American war in Afghanistan caused the rapid arrival of the Taliban into Pakistan’s tribal west in the early 2000s. Seeking access to Kabul – routes controlled by Shias on the Pakistani side of the border – the Taliban exploited the sectarian divides created by General Zia and the US in the 1980s to galvanize Sunni opposition against local Shias. The mobilization met the approbation of anti-Shia Deobandi militias active in Punjab and Sindh. Shia response – the organization of local retaliatory militias – exacerbated the conflict, and a redoubled anti-Shia campaign gripped Pakistan’s western provinces. The growing organizational assistance provided by trans-national groups such as Al Qaeda to the Taliban and anti-Shia militancies, too, worsened the violence.
Meanwhile, the U.S. invasion of Iraq – the intellectual compass for Pakistani Shias prior to the Iranian revolution – provided the political landscape to bring Shia-Sunni tensions into relief. As Najaf saw violence, and Saudi tanks rolled into Bahrain, Karachi, Lahore and Peshawar saw Deobandi protests rock the streets in support of Middle-Eastern Sunnis. Shias, initially supportive of Saddam’s ouster, whose oppression of Shias they had been protesting since the 1970s, recoiled from the sectarian carnage unleashed by American ineptitude. Perceiving Sunni persecution in their holy lands, Shia response in Pakistan was to increasingly assert political identity through greater participation in religious processions and ceremonies, activities that invariably attracted the violent attention of Deobandi militants.
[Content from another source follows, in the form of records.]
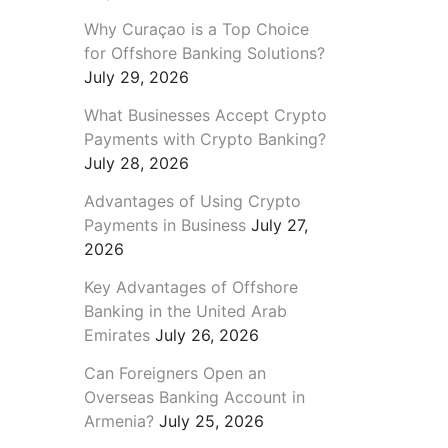
Why Curaçao is a Top Choice
for Offshore Banking Solutions?
July 29, 2026
What Businesses Accept Crypto
Payments with Crypto Banking?
July 28, 2026
Advantages of Using Crypto
Payments in Business
July 27,
2026
Key Advantages of Offshore
Banking in the United Arab
Emirates
July 26, 2026
Can Foreigners Open an
Overseas Banking Account in
Armenia?
July 25, 2026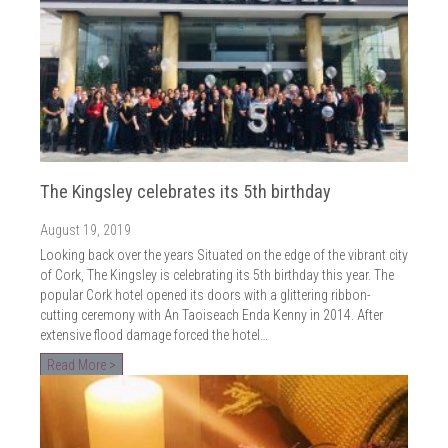
The Kingsley celebrates its 5th birthday
August 19, 2019
Looking back over the years Situated on the edge of the vibrant city
of Cork, The Kingsley is celebrating its 5th birthday this year. The
popular Cork hotel opened its doors with a glittering ribbon-
cutting ceremony with An Taoiseach Enda Kenny in 2014. After
extensive flood damage forced the hotel…
Read More >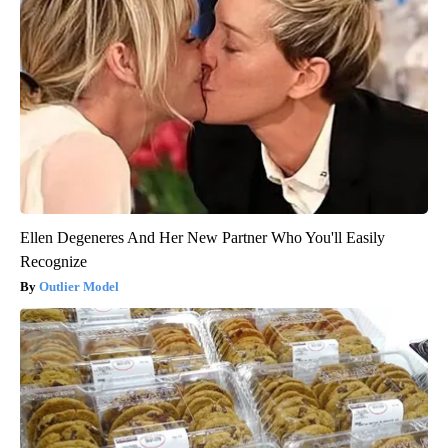
Ellen Degeneres And Her New Partner Who You'll Easily
Recognize
Outlier Model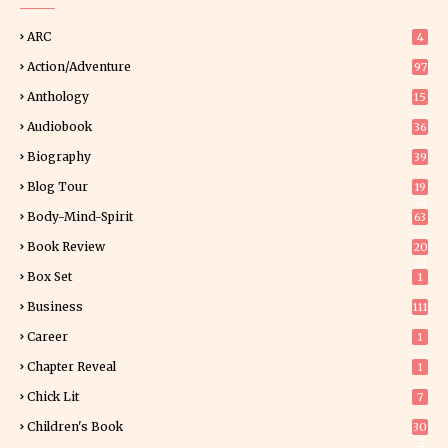
ARC
4
Action/Adventure
97
Anthology
15
Audiobook
36
Biography
39
Blog Tour
19
34
Body-Mind-Spirit
63
Book Review
20
01
Box Set
1
Business
111
Career
1
Chapter Reveal
1
Chick Lit
7
Children's Book
30
2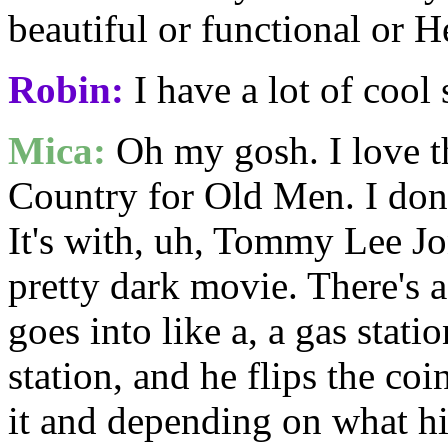
beautiful or functional or H
Robin:
I have a lot of cool 
Mica:
Oh my gosh. I love th
Country for Old Men. I don'
It's with, uh, Tommy Lee Jo
pretty dark movie. There's a
goes into like a, a gas stati
station, and he flips the coin
it and depending on what hi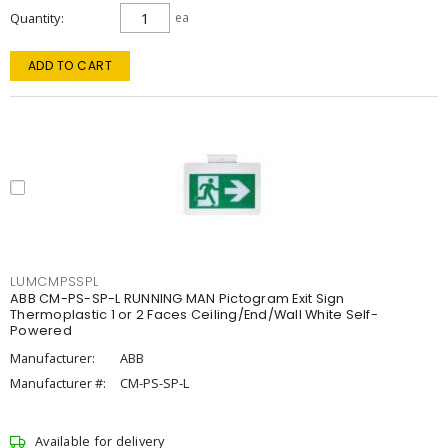
Quantity
ea
ADD TO CART
LUMCMPSSPL
ABB CM-PS-SP-L RUNNING MAN Pictogram Exit Sign
Thermoplastic 1 or 2 Faces Ceiling/End/Wall White Self-
Powered
Manufacturer:
ABB
Manufacturer #:
CM-PS-SP-L
Available for delivery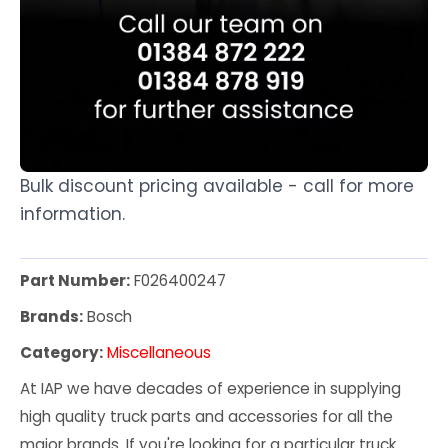
Bulk discount pricing available - call for more
information.
Part Number:
F026400247
Brands:
Bosch
Category:
Miscellaneous
At IAP we have decades of experience in supplying
high quality truck parts and accessories for all the
major brands. If you're looking for a particular truck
Buffeted by these international winds, communitarian conflict in Pakistan has been worsening since 2001. In 2007, Pakistan, with the exception of Iraq, became the only country where a majority of the suicide bombings were driven by sectarian strife.
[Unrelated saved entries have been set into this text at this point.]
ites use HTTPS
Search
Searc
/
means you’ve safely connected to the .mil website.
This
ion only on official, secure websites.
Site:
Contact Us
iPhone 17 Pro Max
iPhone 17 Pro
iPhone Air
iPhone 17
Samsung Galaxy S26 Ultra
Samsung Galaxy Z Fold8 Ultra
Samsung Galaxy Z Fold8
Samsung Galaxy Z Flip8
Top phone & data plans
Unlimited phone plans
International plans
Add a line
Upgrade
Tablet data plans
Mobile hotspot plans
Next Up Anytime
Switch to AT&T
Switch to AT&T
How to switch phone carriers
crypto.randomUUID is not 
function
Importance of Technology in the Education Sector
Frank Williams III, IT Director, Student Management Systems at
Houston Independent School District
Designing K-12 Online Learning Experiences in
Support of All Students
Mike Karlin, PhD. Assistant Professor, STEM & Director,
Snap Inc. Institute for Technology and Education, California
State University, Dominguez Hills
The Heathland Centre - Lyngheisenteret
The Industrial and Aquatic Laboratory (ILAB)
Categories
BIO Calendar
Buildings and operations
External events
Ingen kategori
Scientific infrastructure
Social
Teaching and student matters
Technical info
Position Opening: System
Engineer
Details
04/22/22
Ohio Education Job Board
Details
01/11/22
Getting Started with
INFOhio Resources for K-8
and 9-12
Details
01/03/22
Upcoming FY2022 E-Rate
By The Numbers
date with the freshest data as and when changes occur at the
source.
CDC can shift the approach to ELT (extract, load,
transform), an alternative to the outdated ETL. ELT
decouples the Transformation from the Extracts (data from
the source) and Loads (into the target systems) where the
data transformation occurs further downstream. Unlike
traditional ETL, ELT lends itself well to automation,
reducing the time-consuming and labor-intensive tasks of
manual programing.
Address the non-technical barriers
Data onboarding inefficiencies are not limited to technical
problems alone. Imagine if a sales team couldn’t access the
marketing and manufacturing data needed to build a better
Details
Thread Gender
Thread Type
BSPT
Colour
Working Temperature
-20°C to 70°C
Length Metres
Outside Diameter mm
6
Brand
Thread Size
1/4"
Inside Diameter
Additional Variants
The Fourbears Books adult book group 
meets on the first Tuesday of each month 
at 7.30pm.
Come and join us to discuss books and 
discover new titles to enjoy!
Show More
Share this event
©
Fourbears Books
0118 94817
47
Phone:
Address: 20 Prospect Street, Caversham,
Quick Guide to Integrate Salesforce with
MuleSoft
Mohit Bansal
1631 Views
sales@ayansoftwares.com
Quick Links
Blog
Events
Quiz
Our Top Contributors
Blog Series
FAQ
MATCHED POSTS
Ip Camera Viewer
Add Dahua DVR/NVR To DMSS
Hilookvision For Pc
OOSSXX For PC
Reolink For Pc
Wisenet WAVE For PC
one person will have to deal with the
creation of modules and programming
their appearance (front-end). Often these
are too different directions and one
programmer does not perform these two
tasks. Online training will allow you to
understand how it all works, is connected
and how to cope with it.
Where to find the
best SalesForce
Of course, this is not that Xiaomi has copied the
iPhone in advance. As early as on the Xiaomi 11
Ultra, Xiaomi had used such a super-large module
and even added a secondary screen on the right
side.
2012 proved a particularly harsh year for the Shia community. In Pakistan’s tribal northwest, the Taliban imposed an economic blockade on Shia tribes to wrest control of routes to Kabul from them. Car bombs, bus attacks and targeted assassinations claimed over eighty Shia lives in the tribal regions of Pakistan. In urban centers, the sectarian outfits of Zia’s time continued their killing spree. Karachi saw the violent murder of over a hundred and fifty Shias, among them were prominent leaders such as Allama Aftab Ahmed Jaffery, Head of the Palestine Foundation of Pakistan. The garrison town of Rawalpindi saw the killing of 24 Shias when a procession was attacked by unidentified gunmen. In the western province of Balochistan, among the systematic persecution of Shias of all sorts, Hazara Shias have faced unrelenting violence, and lost over a hundred community members in the last year.
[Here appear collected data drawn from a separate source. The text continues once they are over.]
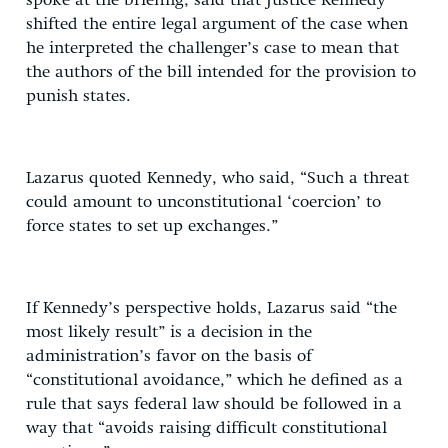
spoke at the briefing, said that Justice Kennedy
shifted the entire legal argument of the case when
he interpreted the challenger’s case to mean that
the authors of the bill intended for the provision to
punish states.
Lazarus quoted Kennedy, who said, “Such a threat
could amount to unconstitutional ‘coercion’ to
force states to set up exchanges.”
If Kennedy’s perspective holds, Lazarus said “the
most likely result” is a decision in the
administration’s favor on the basis of
“constitutional avoidance,” which he defined as a
rule that says federal law should be followed in a
way that “avoids raising difficult constitutional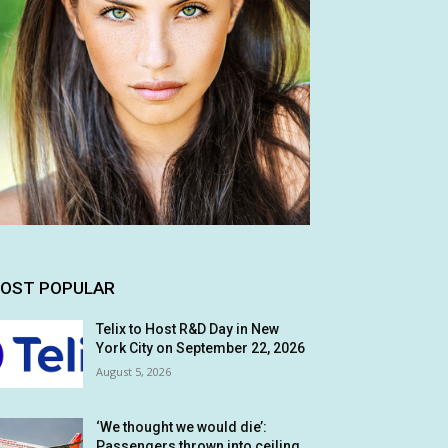
OST POPULAR
Telix to Host R&D Day in New
York City on September 22, 2026
August 5, 2026
‘We thought we would die’:
Passengers thrown into ceiling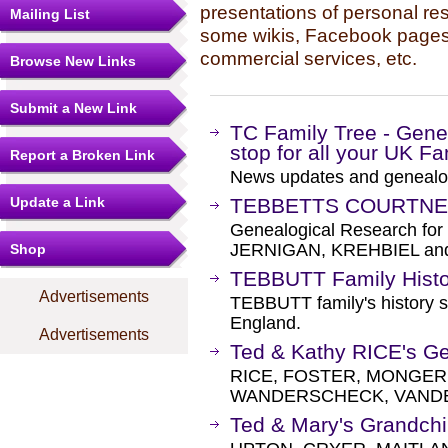
presentations of personal re
Mailing List
some wikis, Facebook pages,
commercial services, etc.
Browse New Links
Submit a New Link
TC Family Tree - Genea
stop for all your UK F
Report a Broken Link
News updates and genealo
Update a Link
TEBBETTS COURTNEY
Genealogical Research f
JERNIGAN, KREHBIEL and a
Shop
TEBBUTT Family Histo
Advertisements
TEBBUTT family's history s
England.
Advertisements
Ted & Kathy RICE's G
RICE, FOSTER, MONGER
WANDERSCHECK, VANDEN
Ted & Mary's Grandchil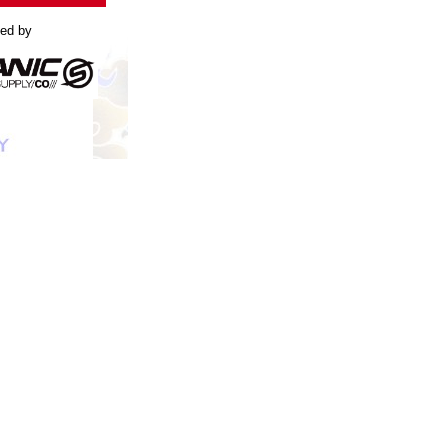
led by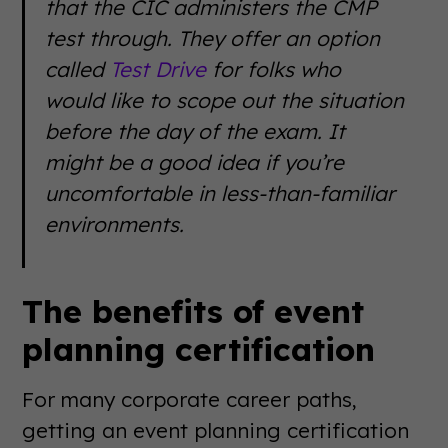
that the CIC administers the CMP
test through. They offer an option
called
Test Drive
for folks who
would like to scope out the situation
before the day of the exam. It
might be a good idea if you’re
uncomfortable in less-than-familiar
environments.
The benefits of event
planning certification
For many corporate career paths,
getting an event planning certification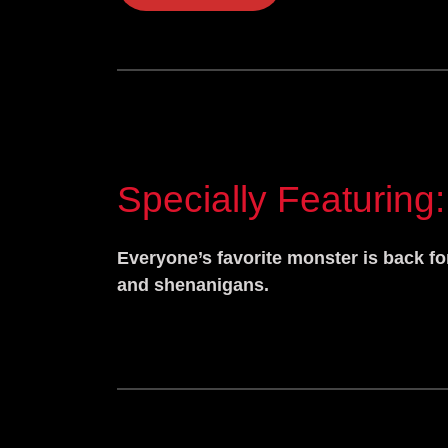
Specially Featuring:
Everyone’s favorite monster is back fo
and shenanigans.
“[T]here are significantly more Shias in Pakistan than Iraq,” reports the Department of Peace Studies at the University of Bradford, “giving a rationale for the continuation of both outside Sunni and Shia involvement in sectarianism in Pakistan.” With Iraq left in sectarian turmoil, and Syria’s pro-Shia strongman Bashar Al-Assad battling a Saudi and Sunni backed insurgency, developments in the Middle East indicate an exacerbation of the conflict in Pakistan. Trans-national and extra-national movements shall be quick to exploit these developments to arm and deploy sectarian militias in the country, the consequences of which could be disastrous.
Shia response in the country has hitherto been overwhelmingly pacifist, but attacks like the one on December 30th raise the specter of retaliatory violence, increasingly seen as the sole option available to the community. In a recent speech, a Hazara woman warned: “When hope is lost, all is lost. We are reaching that point where we lose hope permanently. Save us before that day comes.”
Inflamed by the War on Terror, this relatively untold story could be, as a Norwegian think tank termed, “Pakistan’s greatest security threat.”